The paper tackles the Abstraction and Reasoning Corpus (ARC) challenge using object-centric models and the Minimum Description Length (MDL) principle. Unlike existing approaches that rely on program synthesis using transformations, this method focuses on models that mirror human problem-solving strategies, emphasizing object recognition and relationships. The MDL principle efficiently searches the large model space. The approach is also demonstrated on a different domain (spreadsheet column filling).

  1. Key Points

  • Object-centric Models: The core innovation is the use of object-centric models, aligning with human approaches to problem-solving in ARC tasks. These models describe grids in terms of objects with properties like shape, color, and position.

  • Minimum Description Length (MDL) Principle: This principle is used to guide the efficient search of the model space by selecting the model that best compresses the data (training examples). It is employed at two levels: choosing the best parses of a grid and building progressively more accurate models.

  • Three Operational Modes: Task models can operate in three modes: predict (output given input), describe (joint description of input/output pair), and create (generate new input/output pairs).

  • Promising Results: The approach achieves promising results on the ARC benchmark, showing comparable performance to state-of-the-art methods while demonstrating greater efficiency and model clarity. It shows strong generalization capability.

  • Generalizability: The methodology demonstrates generalizability by successfully applying it to a different domain, namely the automatic filling of spreadsheet columns, showcasing its adaptability beyond the ARC task.

  1. Notable Quotes

There are no particularly memorable quotes within the provided text, but the core idea is effectively summarized in the abstract and introduction. The MDL principle itself is stated as: “the model that best describes the data is the model that compresses them the more”.

  1. Primary Themes

  • Human-Level AI: The work directly addresses the challenge of creating AI systems that exhibit human-like intelligence, specifically tackling the generalization and flexibility aspects of human cognitive abilities.

  • Efficient Learning: The study emphasizes efficient learning, highlighting the importance of minimizing prior knowledge and computational resources while achieving high performance on complex tasks.

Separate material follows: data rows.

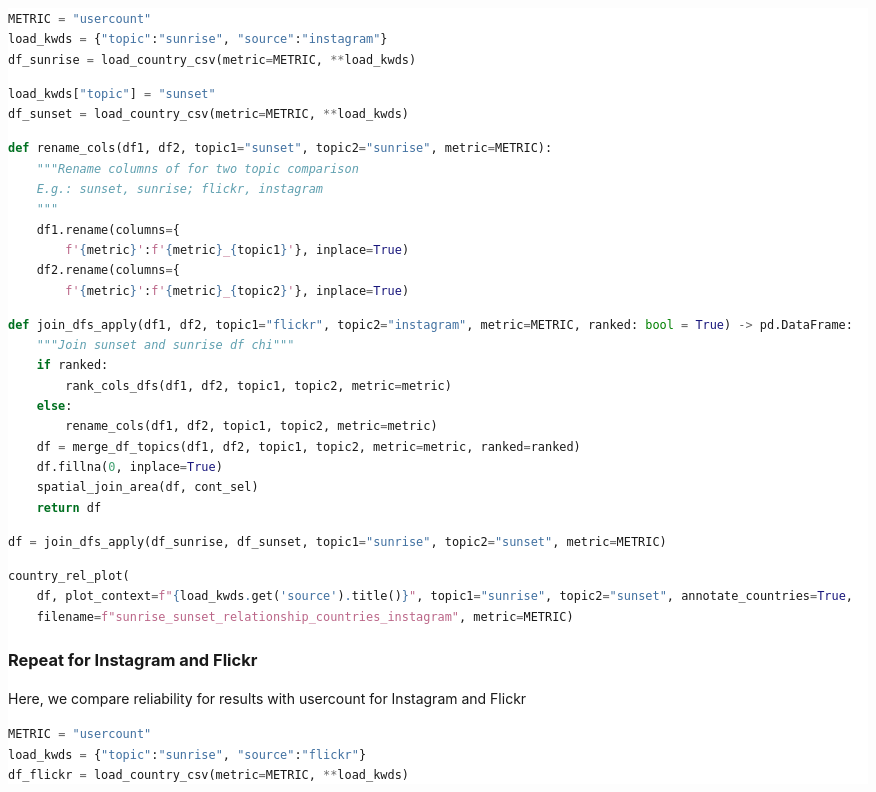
 ```python
METRIC = "usercount"
load_kwds = {"topic":"sunrise", "source":"instagram"}
df_sunrise = load_country_csv(metric=METRIC, **load_kwds)
```

```python
load_kwds["topic"] = "sunset"
df_sunset = load_country_csv(metric=METRIC, **load_kwds)
```

```python
def rename_cols(df1, df2, topic1="sunset", topic2="sunrise", metric=METRIC):
    """Rename columns of for two topic comparison
    E.g.: sunset, sunrise; flickr, instagram
    """
    df1.rename(columns={
        f'{metric}':f'{metric}_{topic1}'}, inplace=True)
    df2.rename(columns={
        f'{metric}':f'{metric}_{topic2}'}, inplace=True)
```

```python
def join_dfs_apply(df1, df2, topic1="flickr", topic2="instagram", metric=METRIC, ranked: bool = True) -> pd.DataFrame:
    """Join sunset and sunrise df chi"""
    if ranked:
        rank_cols_dfs(df1, df2, topic1, topic2, metric=metric)
    else:
        rename_cols(df1, df2, topic1, topic2, metric=metric)
    df = merge_df_topics(df1, df2, topic1, topic2, metric=metric, ranked=ranked)    
    df.fillna(0, inplace=True)
    spatial_join_area(df, cont_sel)
    return df
```

```python
df = join_dfs_apply(df_sunrise, df_sunset, topic1="sunrise", topic2="sunset", metric=METRIC)
```

```python
country_rel_plot(
    df, plot_context=f"{load_kwds.get('source').title()}", topic1="sunrise", topic2="sunset", annotate_countries=True,
    filename=f"sunrise_sunset_relationship_countries_instagram", metric=METRIC)
```

### Repeat for Instagram and Flickr


Here, we compare reliability for results with usercount for Instagram and Flickr

```python
METRIC = "usercount"
load_kwds = {"topic":"sunrise", "source":"flickr"}
df_flickr = load_country_csv(metric=METRIC, **load_kwds)
```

  • Model Explainability: Object-centric models provide a more interpretable and understandable representation of the problem-solving process, making them more amenable to analysis and evaluation compared to purely procedural approaches.

  • Generalization and Transfer Learning: The successful application of the method to a separate domain highlights its potential for transfer learning and broad applicability beyond specialized benchmarks.